Now, in this circumstance, I do not care how external server, hardware, or web app are implemented so long as I obey it's API contract.
Though, supposing I was responsible for implementing the external application, is this where the use case interactor starts to be useful as now I have critical business rules and user flows that require orchestration?

My current conclusion is that it would seem that in a front-end/back-end system, the front-end would only be interested in use case interactors insofar-as the interesting business rules occur only within that tier (i.e. the front-end). If there are interesting business rules that cannot be fully executed in the front-end, perhaps due to security/authorization requirements, then we'll have to move that use-case interactor to the back-end tier instead and can simply have a view-model depend directly on the output port as in the second diagram.

Question

Does anyone have an expert opinion regarding tiering, MVVM, and Clean Architecture who can show me where I might be going astray? I'm hoping to understand:

  1. Is it useful (perhaps for maintainability reasons) in having use case interactors that only relay to a gateway (because the sophisticated business logic occurs on a different tier).

DATASET EXCERPTS:
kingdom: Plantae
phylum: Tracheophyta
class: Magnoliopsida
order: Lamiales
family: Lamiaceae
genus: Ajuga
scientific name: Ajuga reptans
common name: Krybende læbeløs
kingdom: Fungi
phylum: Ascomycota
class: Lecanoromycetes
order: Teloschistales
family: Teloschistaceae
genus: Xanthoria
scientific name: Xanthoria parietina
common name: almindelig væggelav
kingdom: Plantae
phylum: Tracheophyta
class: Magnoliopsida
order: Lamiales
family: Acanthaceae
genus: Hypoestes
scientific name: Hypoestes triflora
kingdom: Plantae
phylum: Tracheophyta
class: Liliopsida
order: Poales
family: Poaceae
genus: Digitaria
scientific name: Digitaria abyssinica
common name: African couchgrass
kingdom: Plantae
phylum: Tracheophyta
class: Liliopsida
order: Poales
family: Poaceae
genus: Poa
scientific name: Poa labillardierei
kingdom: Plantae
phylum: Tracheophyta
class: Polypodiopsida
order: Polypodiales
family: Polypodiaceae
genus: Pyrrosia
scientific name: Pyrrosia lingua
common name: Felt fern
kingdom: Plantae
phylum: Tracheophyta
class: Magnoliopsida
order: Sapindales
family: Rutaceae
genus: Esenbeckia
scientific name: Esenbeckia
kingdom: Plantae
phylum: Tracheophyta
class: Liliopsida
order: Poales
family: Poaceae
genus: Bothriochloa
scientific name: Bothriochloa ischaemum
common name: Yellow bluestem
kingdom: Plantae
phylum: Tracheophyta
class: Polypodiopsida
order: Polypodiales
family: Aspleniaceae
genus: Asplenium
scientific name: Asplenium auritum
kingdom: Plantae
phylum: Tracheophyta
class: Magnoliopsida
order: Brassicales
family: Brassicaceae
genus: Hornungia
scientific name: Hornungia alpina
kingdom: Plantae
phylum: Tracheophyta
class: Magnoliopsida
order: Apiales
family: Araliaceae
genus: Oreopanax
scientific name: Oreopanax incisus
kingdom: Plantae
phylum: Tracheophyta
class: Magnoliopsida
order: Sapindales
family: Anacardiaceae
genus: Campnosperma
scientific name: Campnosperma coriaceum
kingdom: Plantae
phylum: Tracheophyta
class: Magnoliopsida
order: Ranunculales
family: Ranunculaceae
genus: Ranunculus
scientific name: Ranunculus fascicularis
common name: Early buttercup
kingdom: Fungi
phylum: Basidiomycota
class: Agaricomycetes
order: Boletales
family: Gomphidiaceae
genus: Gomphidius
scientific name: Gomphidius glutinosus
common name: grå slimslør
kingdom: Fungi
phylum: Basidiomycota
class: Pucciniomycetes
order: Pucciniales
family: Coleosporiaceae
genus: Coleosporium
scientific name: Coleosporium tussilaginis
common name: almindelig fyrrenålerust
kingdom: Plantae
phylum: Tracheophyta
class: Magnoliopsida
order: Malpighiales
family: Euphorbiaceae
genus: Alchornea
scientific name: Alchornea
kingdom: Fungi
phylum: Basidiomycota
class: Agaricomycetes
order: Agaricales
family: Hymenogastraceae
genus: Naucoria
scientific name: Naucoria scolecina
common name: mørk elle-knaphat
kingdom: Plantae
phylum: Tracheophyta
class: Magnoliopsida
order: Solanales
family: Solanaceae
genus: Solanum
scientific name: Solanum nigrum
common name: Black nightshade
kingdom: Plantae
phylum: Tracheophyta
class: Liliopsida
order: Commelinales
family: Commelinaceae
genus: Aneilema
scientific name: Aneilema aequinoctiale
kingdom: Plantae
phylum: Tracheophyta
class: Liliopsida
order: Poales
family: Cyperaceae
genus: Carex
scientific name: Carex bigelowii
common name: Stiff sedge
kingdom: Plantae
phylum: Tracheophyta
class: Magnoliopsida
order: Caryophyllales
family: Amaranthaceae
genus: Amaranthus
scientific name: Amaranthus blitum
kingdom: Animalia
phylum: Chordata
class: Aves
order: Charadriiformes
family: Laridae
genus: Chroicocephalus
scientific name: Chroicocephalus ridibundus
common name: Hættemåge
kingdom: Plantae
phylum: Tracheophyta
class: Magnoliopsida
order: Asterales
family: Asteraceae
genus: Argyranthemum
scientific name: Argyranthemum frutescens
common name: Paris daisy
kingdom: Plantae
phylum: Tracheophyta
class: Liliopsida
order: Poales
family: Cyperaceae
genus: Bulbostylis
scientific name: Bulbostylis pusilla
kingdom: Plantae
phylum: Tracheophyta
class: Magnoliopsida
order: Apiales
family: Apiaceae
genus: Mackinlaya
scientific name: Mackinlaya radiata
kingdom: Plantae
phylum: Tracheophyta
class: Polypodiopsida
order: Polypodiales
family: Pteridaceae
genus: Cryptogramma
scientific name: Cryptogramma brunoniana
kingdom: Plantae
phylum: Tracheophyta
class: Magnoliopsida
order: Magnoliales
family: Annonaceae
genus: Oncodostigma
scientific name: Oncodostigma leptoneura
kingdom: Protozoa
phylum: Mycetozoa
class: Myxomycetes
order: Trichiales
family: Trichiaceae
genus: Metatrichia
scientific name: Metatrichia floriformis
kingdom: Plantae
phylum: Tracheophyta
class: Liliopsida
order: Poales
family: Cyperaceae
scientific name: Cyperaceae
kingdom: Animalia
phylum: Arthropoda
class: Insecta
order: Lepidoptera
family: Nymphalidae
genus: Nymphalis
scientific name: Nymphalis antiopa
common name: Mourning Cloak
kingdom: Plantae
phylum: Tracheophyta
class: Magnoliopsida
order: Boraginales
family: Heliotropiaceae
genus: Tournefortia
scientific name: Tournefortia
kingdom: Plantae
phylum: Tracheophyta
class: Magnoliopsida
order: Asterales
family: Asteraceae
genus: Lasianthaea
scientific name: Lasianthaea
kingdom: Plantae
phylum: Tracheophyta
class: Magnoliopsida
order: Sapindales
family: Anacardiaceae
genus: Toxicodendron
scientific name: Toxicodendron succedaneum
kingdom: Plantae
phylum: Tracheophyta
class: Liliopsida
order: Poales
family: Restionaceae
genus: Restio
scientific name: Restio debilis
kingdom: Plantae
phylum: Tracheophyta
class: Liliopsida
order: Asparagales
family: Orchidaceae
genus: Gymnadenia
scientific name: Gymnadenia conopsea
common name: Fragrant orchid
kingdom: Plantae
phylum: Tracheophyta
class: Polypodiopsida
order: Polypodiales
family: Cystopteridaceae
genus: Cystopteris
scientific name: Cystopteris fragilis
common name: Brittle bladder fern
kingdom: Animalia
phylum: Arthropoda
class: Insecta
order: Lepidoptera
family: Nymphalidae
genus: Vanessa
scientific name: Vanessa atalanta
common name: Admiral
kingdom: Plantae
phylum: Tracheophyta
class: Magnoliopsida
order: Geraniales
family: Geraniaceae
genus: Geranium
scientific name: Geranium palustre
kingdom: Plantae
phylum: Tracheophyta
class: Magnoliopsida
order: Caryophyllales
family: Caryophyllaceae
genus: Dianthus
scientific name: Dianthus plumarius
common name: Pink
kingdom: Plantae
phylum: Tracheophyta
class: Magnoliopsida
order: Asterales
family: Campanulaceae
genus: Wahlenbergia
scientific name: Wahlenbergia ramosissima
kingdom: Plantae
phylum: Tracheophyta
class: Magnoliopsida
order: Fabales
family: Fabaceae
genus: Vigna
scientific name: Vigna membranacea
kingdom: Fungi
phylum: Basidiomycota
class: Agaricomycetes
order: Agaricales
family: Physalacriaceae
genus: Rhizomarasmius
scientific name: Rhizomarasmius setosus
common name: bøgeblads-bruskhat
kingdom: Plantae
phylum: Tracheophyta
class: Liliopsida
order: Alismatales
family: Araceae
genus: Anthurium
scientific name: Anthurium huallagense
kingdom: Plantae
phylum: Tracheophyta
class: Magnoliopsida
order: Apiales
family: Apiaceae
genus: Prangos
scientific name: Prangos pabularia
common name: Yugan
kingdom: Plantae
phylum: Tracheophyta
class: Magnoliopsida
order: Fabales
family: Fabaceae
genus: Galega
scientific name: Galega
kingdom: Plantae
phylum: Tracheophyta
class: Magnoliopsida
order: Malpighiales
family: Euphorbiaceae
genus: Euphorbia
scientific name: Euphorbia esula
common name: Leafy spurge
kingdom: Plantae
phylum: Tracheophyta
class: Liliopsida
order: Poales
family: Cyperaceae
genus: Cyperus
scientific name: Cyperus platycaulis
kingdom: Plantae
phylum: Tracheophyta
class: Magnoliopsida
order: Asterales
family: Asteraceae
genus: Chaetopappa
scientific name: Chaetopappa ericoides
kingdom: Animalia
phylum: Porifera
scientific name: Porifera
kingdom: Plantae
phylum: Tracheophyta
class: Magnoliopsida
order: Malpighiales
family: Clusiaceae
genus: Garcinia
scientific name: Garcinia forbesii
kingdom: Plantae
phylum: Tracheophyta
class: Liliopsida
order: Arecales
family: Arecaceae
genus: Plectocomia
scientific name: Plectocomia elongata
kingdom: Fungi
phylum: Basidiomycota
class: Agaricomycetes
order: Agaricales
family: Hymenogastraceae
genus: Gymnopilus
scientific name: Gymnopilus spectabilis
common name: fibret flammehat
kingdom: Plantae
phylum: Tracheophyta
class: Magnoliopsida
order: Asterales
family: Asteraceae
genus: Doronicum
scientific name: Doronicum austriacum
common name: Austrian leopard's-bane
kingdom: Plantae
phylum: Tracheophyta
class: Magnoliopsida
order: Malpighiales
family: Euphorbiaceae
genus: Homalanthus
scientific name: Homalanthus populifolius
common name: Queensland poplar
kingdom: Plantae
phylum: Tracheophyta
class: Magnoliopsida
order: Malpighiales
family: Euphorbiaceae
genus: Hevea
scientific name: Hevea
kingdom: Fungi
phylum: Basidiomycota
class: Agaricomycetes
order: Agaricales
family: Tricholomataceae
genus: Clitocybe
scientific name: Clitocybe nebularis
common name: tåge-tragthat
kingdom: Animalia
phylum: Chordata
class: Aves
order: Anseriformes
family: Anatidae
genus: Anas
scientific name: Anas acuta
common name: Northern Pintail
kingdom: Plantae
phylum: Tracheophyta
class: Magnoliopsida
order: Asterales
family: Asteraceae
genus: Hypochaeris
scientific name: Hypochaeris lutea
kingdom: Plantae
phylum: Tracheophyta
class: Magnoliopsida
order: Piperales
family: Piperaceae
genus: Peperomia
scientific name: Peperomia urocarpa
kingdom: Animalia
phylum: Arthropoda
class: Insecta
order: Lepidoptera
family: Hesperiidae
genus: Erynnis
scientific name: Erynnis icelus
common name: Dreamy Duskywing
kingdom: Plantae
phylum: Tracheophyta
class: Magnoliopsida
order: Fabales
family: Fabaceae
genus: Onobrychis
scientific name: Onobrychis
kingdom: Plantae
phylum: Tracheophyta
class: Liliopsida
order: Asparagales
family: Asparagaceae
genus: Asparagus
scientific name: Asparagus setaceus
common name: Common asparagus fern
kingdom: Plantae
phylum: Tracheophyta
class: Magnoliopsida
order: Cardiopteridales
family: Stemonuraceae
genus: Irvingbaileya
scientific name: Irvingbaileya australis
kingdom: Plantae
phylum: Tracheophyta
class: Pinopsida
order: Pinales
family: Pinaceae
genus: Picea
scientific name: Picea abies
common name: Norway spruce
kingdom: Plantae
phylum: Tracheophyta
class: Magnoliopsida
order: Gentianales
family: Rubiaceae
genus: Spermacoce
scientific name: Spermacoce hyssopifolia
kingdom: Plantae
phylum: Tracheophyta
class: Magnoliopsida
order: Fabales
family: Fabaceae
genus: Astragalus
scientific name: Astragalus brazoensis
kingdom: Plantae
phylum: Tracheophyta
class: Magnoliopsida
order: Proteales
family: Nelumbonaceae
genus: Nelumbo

ACTIONS TO TAKE:
1) In the Clean Architecture question, which three things does the writer say need not concern them as long as the API contract is obeyed?
2) Extend the Clean Architecture question from its last line.
The items above come from a source unrelated to the text.

ANSWERS BELOW:
1) The external server, the hardware, and the web app.

2)
  2. What harms, if any, are there in depending directly from a view-model (an entry-point adapter) to an exit-point adapter via some output port interface?

Best Answer

A mobile e-commerce app that talks to a web service is unlikely to have much business logic in the app itself. In this case, it would be overkill to apply clean architecture independently to the app. Rather, you could consider the app to be the outermost layer of your overall architecture, which talks to the web service, which in turn talks to the interactors that contain the real business logic.

All you need in the app is the MVVM portion. The "model" is likely just the DTOs returned by the web service, and the view-model can handle presentation logic and interactions with the web service gateway.